Firm Logo

Unknown Values and Undefined Behaviour

In some languages like C it is possible to write programs that access indeterminate/uninitialized values. There are two ways to represent such values: Using an Unknown node which represents a value that the compiler can choose freely, and a Bad node which results in undefined behaviour if accessed which allows the compiler to perform more aggressive optimizations.

Unknown Nodes

Unknown nodes represent a value that is unknown to the programmer and may be freely choosen by the compiler.

  • An unknown value can be replaced by a constant at any time.

  • Common Subexpression Elimination is legal but not recommended as it reduces the freedom to choose different values.

  • Replacing operations involving Unknown with Unknown is illegal if the relation between the previous Unknown value and the result can be observed (the Unknown has multiple users):

int x; // represented as Unknown;
if (x == x+5) { /* replacing x+5 with Unknown may fulfill
                   impossible relation */
        panic("impossible to get here");
}
  • Replacing operations involving Unknown with Unknown is illegal if the possible results of the expression do not include all values:

/* Must not be replaced by a new Unknown */
Unknown | 1   // but may be replaced with 1 or ~0 if
              // Unknown has no other users
Unknown * 2   // but may be replaced with any even number
              // if Unknown has no other users
Unknown & 0   // but may be replaced with 0
/* May be replaced by Unknown if sole user of Unknown */
Unknown + y
Unknown < 42
Unknown ^ 0xCAFEBABE
  • An unknown value always results in the same value:

int x; // represented as Unknown;
x-x; // may be replaced by 0

Bad Nodes

While Unknown values may be used to conservatively capture the behaviour of indeterminate values, says accessing them produces undefined behaviour which allows more aggressive optimization (or even Nasal Daemons):

int x;
if (rand())
        x = 5;
return x+3; // may be replaced by 8

Such undefined behaviour on access is expressed with Bad nodes.

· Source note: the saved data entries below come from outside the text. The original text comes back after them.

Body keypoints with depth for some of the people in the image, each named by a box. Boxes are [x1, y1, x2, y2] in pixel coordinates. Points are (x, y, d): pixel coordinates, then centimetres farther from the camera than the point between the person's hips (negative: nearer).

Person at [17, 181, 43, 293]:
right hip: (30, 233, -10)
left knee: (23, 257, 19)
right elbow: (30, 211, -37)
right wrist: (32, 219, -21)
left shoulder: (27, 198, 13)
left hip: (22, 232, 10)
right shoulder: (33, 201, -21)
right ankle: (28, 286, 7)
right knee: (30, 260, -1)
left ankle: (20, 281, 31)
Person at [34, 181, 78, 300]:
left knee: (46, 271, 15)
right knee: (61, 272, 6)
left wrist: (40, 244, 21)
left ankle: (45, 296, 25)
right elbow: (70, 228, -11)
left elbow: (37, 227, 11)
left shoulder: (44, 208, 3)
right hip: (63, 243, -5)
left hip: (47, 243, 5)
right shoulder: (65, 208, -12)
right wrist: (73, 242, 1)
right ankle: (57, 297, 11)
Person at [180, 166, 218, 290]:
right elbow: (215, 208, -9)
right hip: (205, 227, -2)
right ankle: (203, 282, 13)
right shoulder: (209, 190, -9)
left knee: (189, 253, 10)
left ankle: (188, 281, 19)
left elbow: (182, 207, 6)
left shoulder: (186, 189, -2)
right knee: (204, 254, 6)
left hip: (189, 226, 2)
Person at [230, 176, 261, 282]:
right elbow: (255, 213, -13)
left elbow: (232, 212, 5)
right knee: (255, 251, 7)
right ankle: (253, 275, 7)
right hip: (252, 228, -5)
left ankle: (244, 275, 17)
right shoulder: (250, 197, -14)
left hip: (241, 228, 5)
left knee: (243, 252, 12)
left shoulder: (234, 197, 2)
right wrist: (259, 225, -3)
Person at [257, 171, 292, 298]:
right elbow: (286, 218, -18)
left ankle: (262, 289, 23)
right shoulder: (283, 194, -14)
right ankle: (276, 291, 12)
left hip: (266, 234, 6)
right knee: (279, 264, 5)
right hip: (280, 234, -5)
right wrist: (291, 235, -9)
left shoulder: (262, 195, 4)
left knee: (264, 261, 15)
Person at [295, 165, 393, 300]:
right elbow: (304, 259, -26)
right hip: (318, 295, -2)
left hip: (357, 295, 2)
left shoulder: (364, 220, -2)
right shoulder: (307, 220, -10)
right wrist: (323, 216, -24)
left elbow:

  • Using a Bad node results in undefined behaviour. A firmnod:Phi[] or Block node only uses their operands if actual control flow happens on the respective path.

/* The following may be replaced by Bad
   or a call to abort() */
Bad + 5
*x = Bad;
if (Bad) { } else { }

int x; // represented by Bad
if (rand()) {
        y = 5;
}
x_ = phi(x, y); // may be replaced by y, but not by Bad.
                // An abort() call can be placed in the
                // else branch of the preceding if
return x_;
  • Bad nodes are used to represent unreachable code. Values and Control Flow coming from unreachable code can be replaced by a Bad node.

  • Currently there are bugs in firm that lead to invalid graphs when Bad is used for undefined behaviour (using it for unreachable code is fine).